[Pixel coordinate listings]
◇ ◇ ◇

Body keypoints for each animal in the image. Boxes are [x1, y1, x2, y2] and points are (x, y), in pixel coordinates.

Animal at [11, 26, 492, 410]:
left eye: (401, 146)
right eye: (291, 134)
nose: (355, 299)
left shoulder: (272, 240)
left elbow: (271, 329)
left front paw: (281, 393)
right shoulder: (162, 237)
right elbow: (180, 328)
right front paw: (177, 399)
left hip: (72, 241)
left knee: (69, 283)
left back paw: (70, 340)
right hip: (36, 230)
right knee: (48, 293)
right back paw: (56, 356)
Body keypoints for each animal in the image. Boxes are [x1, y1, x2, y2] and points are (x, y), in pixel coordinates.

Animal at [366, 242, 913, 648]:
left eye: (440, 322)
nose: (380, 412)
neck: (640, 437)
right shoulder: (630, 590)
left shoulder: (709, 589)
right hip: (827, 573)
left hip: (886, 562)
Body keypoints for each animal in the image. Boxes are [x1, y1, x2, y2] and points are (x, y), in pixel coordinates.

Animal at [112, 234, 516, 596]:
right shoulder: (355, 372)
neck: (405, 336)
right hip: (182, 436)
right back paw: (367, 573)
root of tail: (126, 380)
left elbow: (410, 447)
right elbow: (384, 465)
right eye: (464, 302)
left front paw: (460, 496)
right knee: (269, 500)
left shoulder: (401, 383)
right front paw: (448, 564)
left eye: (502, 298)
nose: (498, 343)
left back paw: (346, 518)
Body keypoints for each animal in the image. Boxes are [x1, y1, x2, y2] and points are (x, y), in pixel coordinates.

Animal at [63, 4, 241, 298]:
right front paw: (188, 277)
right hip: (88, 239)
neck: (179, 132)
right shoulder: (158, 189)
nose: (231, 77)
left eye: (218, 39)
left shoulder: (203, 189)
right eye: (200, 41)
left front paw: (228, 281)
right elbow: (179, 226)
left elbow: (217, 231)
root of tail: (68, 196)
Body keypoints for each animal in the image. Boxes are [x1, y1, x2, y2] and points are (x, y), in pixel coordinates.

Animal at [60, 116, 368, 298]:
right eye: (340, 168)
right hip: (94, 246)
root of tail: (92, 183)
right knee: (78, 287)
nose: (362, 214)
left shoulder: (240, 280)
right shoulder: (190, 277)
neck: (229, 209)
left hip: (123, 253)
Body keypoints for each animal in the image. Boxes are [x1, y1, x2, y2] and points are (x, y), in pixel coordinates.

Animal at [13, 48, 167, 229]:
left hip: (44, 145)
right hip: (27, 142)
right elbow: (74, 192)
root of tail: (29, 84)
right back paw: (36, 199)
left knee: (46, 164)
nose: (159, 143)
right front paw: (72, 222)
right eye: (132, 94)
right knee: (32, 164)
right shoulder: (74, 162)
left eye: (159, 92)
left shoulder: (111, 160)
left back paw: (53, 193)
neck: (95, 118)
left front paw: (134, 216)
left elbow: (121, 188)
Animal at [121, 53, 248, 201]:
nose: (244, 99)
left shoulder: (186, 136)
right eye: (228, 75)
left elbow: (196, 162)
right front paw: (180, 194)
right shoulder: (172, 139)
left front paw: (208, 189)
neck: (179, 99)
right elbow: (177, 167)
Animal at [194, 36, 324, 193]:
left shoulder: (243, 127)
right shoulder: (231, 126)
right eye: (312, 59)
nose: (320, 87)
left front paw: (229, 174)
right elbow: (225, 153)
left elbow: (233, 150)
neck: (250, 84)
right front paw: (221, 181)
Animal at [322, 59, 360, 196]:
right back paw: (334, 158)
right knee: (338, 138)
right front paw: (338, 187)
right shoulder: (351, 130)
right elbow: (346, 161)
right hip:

◇ ◇ ◇

Repeat word for word the lines above that run from the line containing "left back paw: (70, 340)" through the line containing "left shoulder: (203, 189)", both ends included, and nothing else.

left back paw: (70, 340)
right hip: (36, 230)
right knee: (48, 293)
right back paw: (56, 356)
Body keypoints for each animal in the image. Boxes are [x1, y1, x2, y2] and points are (x, y), in pixel coordinates.

Animal at [366, 242, 913, 648]:
left eye: (440, 322)
nose: (380, 412)
neck: (640, 437)
right shoulder: (630, 590)
left shoulder: (709, 589)
right hip: (827, 573)
left hip: (886, 562)
Body keypoints for each animal in the image. Boxes are [x1, y1, x2, y2] and points are (x, y), in pixel coordinates.

Animal at [112, 234, 516, 596]:
right shoulder: (355, 372)
neck: (405, 336)
right hip: (182, 436)
right back paw: (367, 573)
root of tail: (126, 380)
left elbow: (410, 447)
right elbow: (384, 465)
right eye: (464, 302)
left front paw: (460, 496)
right knee: (269, 500)
left shoulder: (401, 383)
right front paw: (448, 564)
left eye: (502, 298)
nose: (498, 343)
left back paw: (346, 518)
Body keypoints for each animal in the image. Boxes are [x1, y1, x2, y2] and points are (x, y), in pixel coordinates.

Animal at [63, 4, 241, 298]:
right front paw: (188, 277)
right hip: (88, 239)
neck: (179, 132)
right shoulder: (158, 189)
nose: (231, 77)
left eye: (218, 39)
left shoulder: (203, 189)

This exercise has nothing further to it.